• _The problem_: Omitting all images, output the entries that follow exactly as written.

• _Dataset records_:
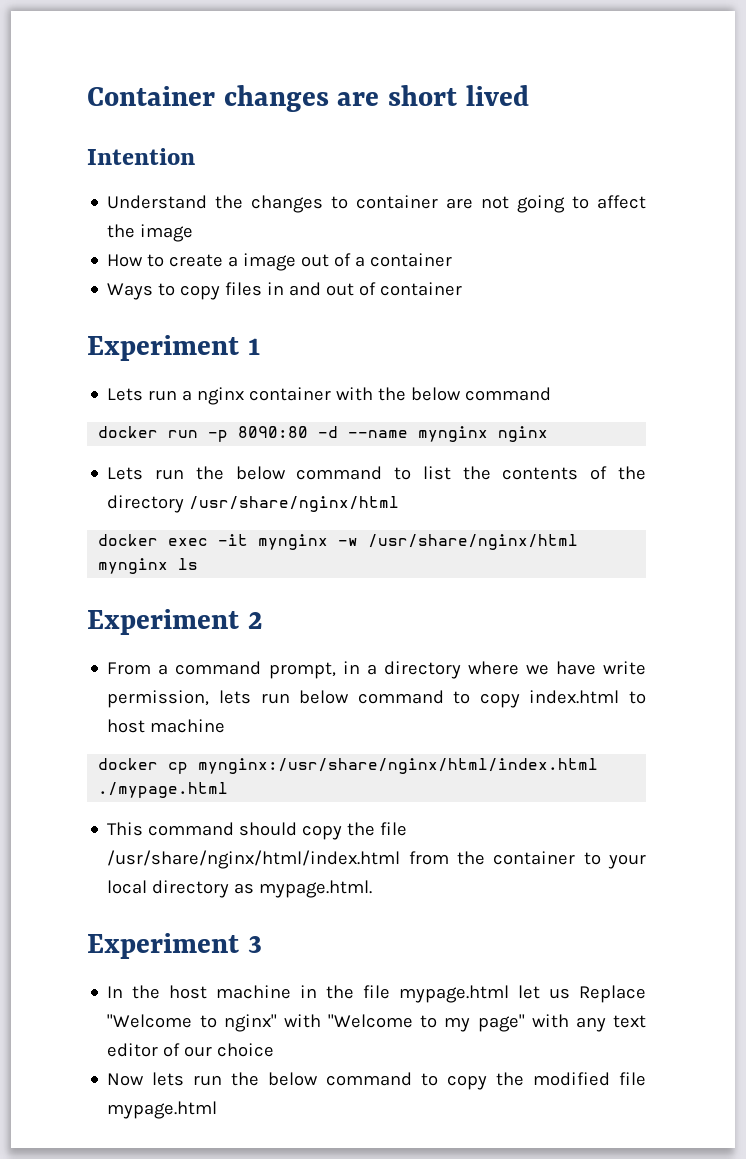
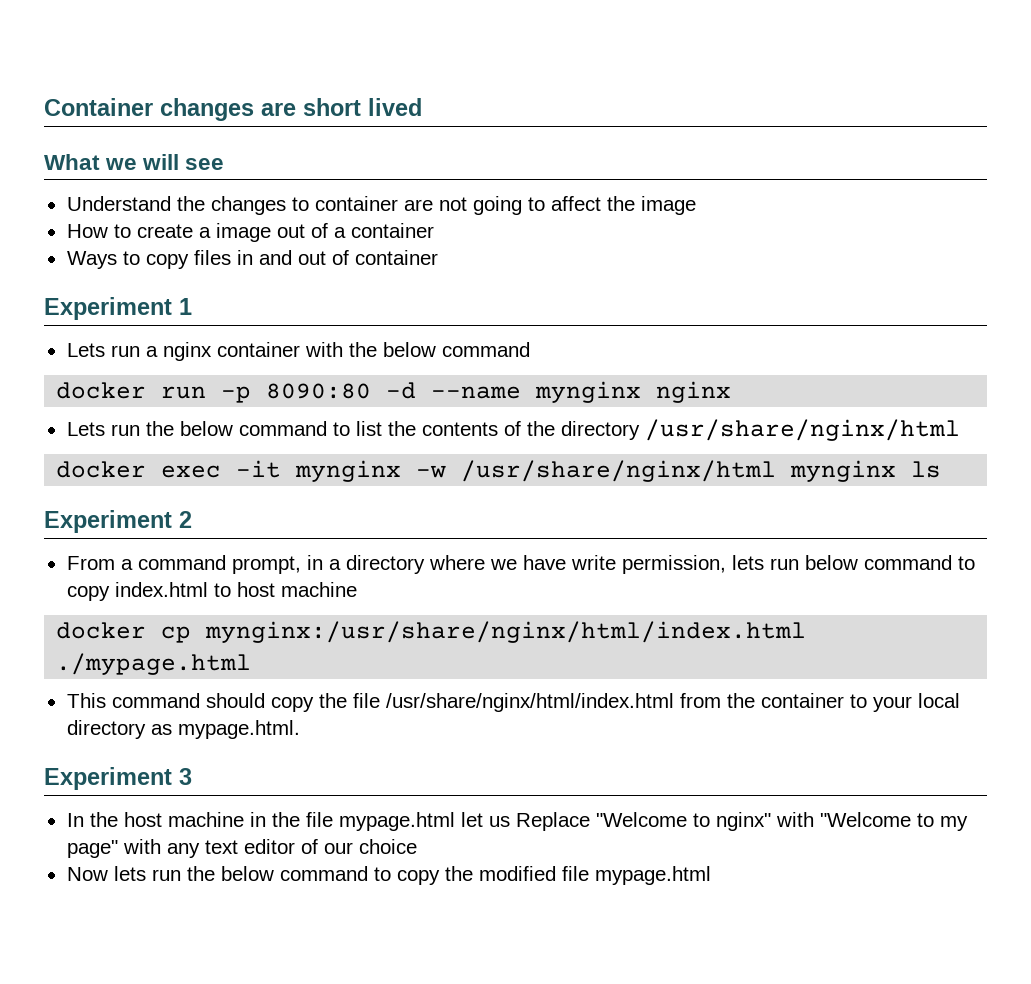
[87,148,195,165] Intention -> [44,154,225,170] What we will see

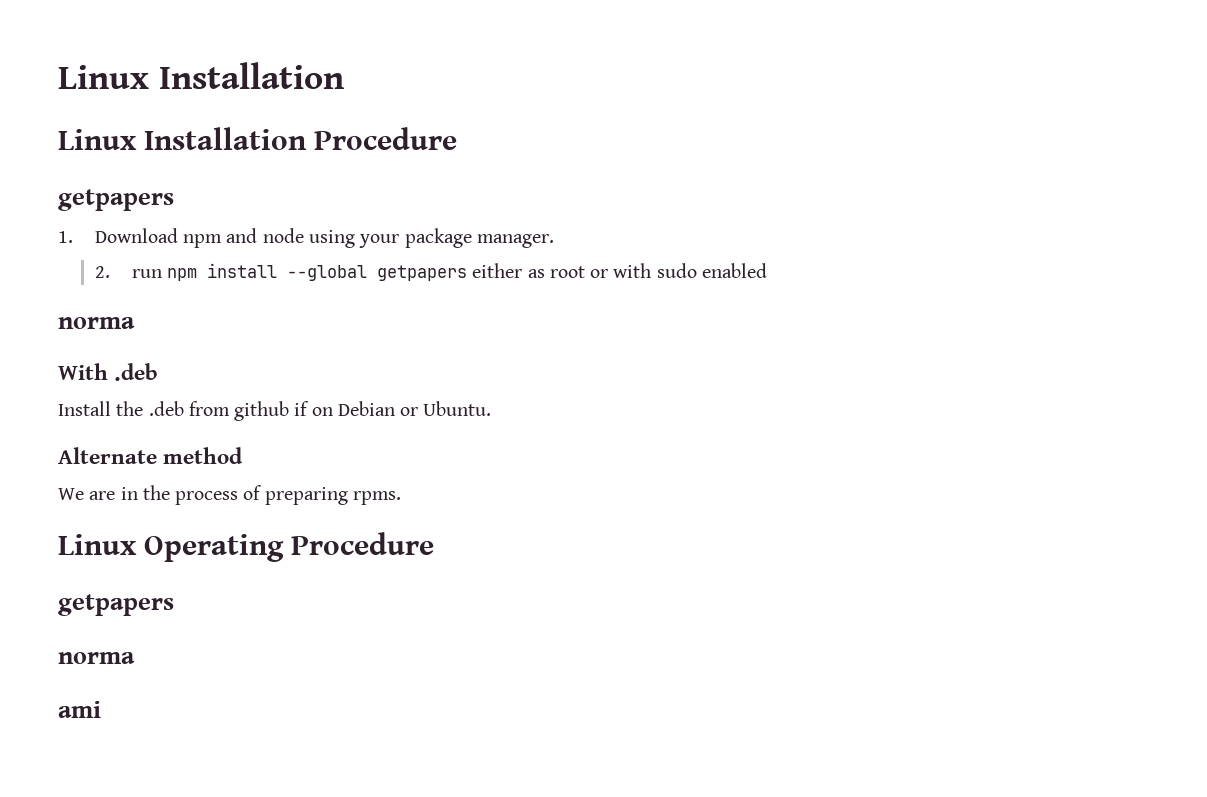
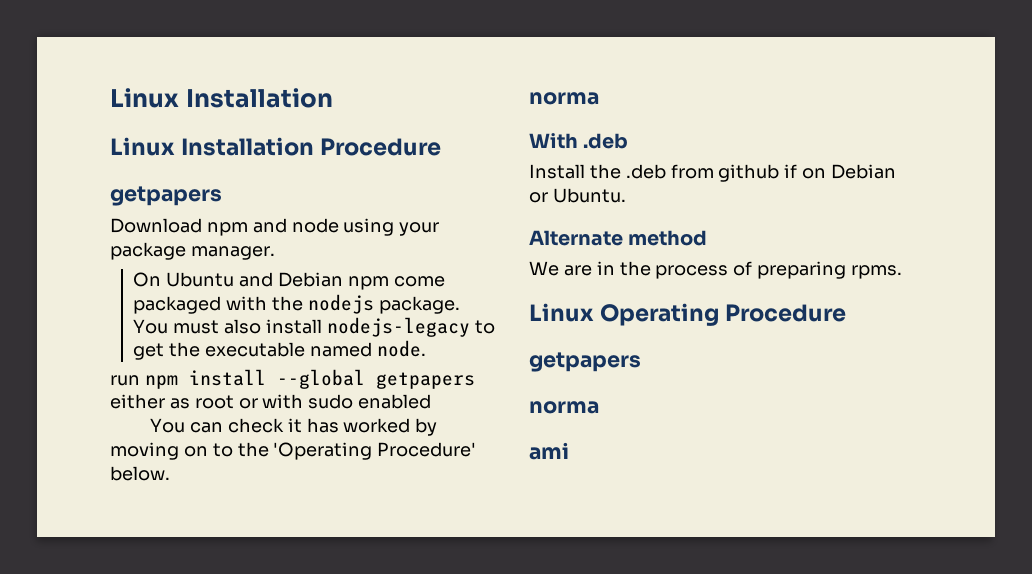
[58,231,73,243] 1. -> (222, 196) none
[94,266,110,278] 2. -> [133,272,445,290] [133,294,460,314] [133,317,495,337] [133,340,426,360] On Ubuntu and Debian npm come packaged with the nodejs package. You must also install nodejs-legacy to get the executable named node. //
(768, 270) none -> [150,418,438,436] [110,442,477,460] [110,466,170,481] // You can check it has worked by moving on to the 'Operating Procedure' below.

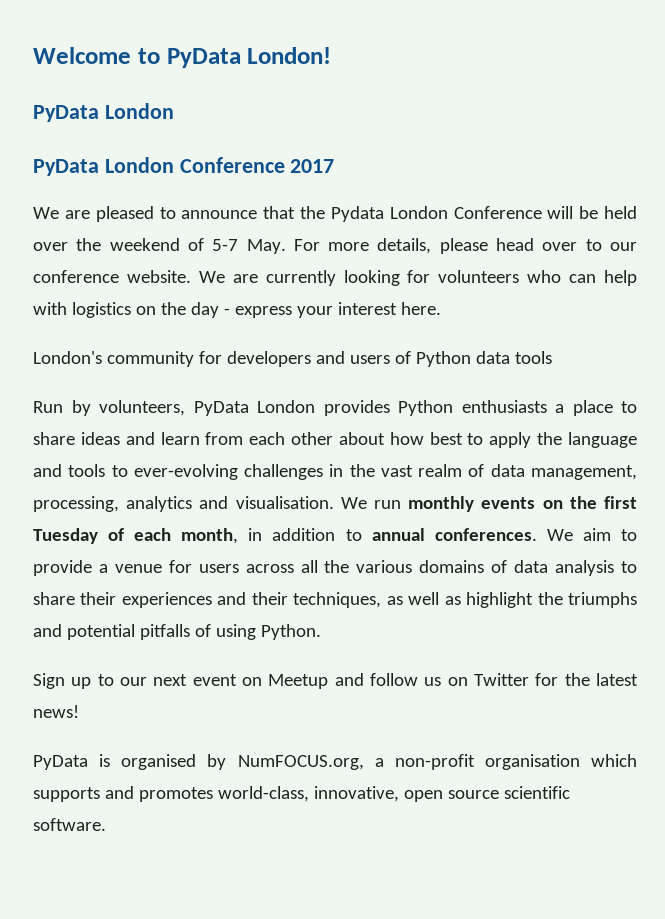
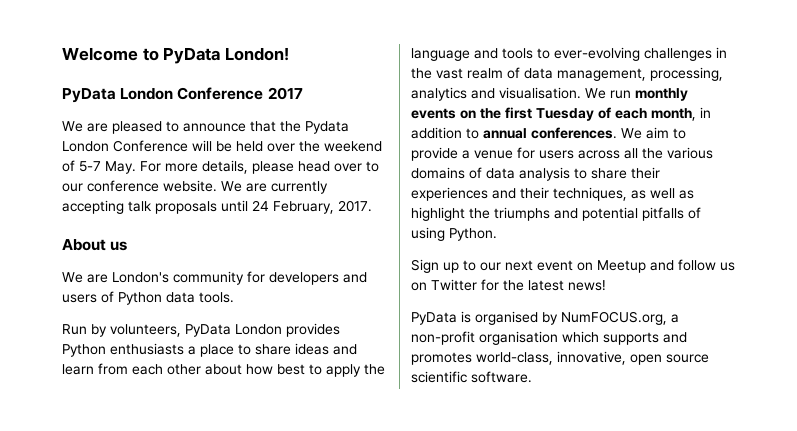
[33,157,174,176] // PyData London -> (174, 94) none
[343,270,637,286] [33,302,441,318] looking for volunteers who can help with logistics on the day - express your interest here. // -> [62,200,372,214] [62,239,128,251] [62,272,108,283] accepting talk proposals until 24 February, 2017. // About us // We are
[514,351,552,364] tools -> [199,292,234,303] tools.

• _Task response_:
[87,148,195,165] Intention -> [44,154,225,170] What we will see

[58,231,73,243] 1. -> (222, 196) none
[94,266,110,278] 2. -> [133,272,445,290] [133,294,460,314] [133,317,495,337] [133,340,426,360] On Ubuntu and Debian npm come packaged with the nodejs package. You must also install nodejs-legacy to get the executable named node. //
(768, 270) none -> [150,418,438,436] [110,442,477,460] [110,466,170,481] // You can check it has worked by moving on to the 'Operating Procedure' below.

[33,157,174,176] // PyData London -> (174, 94) none
[343,270,637,286] [33,302,441,318] looking for volunteers who can help with logistics on the day - express your interest here. // -> [62,200,372,214] [62,239,128,251] [62,272,108,283] accepting talk proposals until 24 February, 2017. // About us // We are
[514,351,552,364] tools -> [199,292,234,303] tools.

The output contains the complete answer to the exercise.